Dalam Hill & Tyson (2009), realisasi school-based involvement tidak
berhubungan langsung dengan bidang akademis karena berupa keterlibatan dengan pihak sekolah. Ditambahkan lagi bahwa anak sekolah menengah mulai diberi
kebebasan sehingga school-based involvement tidak lagi berupa kunjungan orang
tua ke sekolah untuk memantau kegiatan belajar anak di kelas. Tidak signifikannya domain ini juga mungkin disebabkan oleh kualitas parental involvement yang ada. Misalnya, orang tua menjalin komunikasi dengan pihak sekolah namun komunikasi tersebut hanya menjadi bahan pembicaraan dan tidak ada tindak lanjut atas informasi yang diterimanya tersebut.

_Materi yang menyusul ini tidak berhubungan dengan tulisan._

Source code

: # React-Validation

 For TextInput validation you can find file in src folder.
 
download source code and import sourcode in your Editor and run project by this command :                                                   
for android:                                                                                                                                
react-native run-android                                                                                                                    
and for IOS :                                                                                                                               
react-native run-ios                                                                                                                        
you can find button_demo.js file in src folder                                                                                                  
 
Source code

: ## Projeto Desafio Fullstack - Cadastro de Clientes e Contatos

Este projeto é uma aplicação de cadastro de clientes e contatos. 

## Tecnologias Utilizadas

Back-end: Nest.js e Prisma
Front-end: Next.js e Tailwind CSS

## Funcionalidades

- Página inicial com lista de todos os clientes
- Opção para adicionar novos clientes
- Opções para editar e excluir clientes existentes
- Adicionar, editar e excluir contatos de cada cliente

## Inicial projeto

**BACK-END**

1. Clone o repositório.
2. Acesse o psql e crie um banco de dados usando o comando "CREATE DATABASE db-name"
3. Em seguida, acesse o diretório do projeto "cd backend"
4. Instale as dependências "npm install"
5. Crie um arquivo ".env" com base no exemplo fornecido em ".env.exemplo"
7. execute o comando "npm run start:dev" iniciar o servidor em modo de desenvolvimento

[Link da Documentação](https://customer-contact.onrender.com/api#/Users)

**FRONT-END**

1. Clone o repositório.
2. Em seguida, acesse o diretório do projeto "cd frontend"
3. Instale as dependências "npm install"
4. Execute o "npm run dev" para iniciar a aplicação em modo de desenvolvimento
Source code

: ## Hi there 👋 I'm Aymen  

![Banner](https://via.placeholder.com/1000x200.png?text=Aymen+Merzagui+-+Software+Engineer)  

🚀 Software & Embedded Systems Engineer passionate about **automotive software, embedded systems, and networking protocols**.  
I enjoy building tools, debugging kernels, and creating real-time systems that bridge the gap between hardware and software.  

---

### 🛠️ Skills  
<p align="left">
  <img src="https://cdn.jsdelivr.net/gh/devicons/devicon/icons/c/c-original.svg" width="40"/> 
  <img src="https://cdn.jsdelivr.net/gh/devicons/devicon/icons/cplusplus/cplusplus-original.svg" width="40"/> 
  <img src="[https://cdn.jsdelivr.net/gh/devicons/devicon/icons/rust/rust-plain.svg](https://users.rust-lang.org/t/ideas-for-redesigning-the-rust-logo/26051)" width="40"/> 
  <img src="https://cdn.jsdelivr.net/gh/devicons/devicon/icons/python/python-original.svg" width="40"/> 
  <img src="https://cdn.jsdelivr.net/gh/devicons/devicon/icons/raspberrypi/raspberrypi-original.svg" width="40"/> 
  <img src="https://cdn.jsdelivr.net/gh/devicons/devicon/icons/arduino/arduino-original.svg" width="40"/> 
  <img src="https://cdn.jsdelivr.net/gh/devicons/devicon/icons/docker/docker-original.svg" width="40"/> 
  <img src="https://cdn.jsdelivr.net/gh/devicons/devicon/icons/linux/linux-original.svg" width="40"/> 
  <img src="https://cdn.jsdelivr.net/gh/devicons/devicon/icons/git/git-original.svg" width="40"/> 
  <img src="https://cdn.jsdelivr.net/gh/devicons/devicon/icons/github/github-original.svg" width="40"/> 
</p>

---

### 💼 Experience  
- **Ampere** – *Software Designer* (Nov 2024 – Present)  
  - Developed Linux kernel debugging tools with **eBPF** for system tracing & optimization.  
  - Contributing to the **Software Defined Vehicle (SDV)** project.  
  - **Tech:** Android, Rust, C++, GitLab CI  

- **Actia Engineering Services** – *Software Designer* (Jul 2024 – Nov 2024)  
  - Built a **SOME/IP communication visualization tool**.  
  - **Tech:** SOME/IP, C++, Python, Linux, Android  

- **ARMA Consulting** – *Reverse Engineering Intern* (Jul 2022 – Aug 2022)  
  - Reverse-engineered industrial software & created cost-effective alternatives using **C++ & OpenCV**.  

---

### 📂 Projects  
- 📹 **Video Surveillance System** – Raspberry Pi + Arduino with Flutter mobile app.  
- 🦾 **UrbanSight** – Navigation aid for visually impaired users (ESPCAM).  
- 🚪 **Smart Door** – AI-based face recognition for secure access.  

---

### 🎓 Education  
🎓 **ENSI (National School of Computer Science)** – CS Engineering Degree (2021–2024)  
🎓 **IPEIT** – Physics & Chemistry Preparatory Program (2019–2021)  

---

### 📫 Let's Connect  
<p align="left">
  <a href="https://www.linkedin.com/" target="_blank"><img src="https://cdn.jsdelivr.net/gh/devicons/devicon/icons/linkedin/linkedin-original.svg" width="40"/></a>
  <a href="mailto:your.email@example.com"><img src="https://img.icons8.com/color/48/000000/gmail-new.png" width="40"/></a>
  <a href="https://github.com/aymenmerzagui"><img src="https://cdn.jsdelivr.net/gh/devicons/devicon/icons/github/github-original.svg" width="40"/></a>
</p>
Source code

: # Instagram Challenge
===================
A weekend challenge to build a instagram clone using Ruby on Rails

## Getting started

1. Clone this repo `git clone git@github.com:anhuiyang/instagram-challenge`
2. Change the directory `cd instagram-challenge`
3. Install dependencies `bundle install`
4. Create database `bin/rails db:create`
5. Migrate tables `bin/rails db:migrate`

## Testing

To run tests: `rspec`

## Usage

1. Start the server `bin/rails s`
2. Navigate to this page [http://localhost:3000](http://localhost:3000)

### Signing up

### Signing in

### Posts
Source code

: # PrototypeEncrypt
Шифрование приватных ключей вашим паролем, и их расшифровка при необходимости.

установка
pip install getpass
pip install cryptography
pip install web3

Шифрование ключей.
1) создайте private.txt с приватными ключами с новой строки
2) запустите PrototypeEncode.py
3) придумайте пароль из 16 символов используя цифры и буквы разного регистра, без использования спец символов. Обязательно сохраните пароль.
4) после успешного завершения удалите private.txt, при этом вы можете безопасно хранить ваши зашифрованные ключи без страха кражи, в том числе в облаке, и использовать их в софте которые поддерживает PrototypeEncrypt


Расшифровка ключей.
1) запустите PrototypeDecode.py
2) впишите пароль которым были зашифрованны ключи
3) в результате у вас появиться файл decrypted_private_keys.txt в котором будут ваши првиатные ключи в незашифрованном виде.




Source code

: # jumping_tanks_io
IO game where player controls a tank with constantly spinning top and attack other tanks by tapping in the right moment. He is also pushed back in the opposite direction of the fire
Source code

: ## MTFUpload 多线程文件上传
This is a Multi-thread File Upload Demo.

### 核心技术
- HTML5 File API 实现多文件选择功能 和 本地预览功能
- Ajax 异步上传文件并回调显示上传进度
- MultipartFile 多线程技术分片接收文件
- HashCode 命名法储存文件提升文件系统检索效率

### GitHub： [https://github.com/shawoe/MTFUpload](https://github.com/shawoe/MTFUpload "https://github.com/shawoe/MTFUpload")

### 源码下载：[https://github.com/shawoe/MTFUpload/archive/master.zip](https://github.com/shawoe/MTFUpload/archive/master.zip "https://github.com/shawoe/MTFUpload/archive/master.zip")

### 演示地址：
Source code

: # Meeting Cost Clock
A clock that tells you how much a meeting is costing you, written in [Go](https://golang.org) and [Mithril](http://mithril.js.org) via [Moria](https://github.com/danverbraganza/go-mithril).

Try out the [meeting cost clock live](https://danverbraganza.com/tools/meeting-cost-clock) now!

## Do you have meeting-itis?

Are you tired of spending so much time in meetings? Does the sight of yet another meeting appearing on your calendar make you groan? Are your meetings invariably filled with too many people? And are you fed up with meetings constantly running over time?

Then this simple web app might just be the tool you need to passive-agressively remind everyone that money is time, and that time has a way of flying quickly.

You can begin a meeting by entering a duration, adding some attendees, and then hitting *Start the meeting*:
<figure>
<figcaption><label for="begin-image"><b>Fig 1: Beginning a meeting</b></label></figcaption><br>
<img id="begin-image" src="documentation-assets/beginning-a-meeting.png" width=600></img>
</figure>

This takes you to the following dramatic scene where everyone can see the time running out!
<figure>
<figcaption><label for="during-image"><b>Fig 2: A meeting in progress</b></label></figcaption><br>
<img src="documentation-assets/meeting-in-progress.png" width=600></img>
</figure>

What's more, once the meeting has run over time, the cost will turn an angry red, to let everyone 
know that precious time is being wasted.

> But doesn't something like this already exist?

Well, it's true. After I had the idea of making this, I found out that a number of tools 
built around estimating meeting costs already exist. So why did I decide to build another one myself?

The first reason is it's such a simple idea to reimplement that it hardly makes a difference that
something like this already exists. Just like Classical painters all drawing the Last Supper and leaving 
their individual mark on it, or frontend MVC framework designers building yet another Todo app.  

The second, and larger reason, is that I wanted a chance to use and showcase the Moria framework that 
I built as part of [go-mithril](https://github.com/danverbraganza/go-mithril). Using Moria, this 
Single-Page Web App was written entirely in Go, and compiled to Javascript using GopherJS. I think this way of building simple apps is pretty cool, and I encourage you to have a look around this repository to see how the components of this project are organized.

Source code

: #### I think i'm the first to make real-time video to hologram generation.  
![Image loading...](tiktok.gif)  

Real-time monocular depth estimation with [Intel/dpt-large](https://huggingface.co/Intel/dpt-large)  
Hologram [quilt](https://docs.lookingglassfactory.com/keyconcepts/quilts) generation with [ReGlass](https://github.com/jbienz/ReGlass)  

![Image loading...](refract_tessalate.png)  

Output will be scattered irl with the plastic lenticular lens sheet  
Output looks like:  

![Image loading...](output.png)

Sedangkan untuk academic socialization, mungkin saja orang tua
mengkomunikasikan harapan, manfaat sekolah, dan cita-cita dengan anak namun tidak diketahui bagaimana cara komunikasi tersebut dan belum tentu komunikasi itu dimengerti oleh anak. Anak mungkin saja mempunyai persepsi yang berbeda dengan orang tua sehingga anak menganggap pembicaraan tersebut sebagai ceramah belaka. Dalam Green dkk. (2010), komunikasi berperan sebagai mediasi
dalam memberikan treatment. Selain itu, dalam Aiken & Marnat (2006), minat dan cita-cita mulai stabil pada kelas sebelas (sekitar 16-17 tahun) sedangkan subyek dalam penelitian ini rata-rata berusia 12-13 tahun. Sehingga terlalu dini untuk membicarakan masa depan dan cita-cita dengan anak remaja awal karena minat
dan cita-citanya masih berubah-ubah. Dalam penelitian ini, kualitas parental
involvement tidak diuji atau dibahas lebih lanjut. Maka dari itu, kualitas parental involvement dapat menjadi bahan kajian untuk penelitian selanjutnya.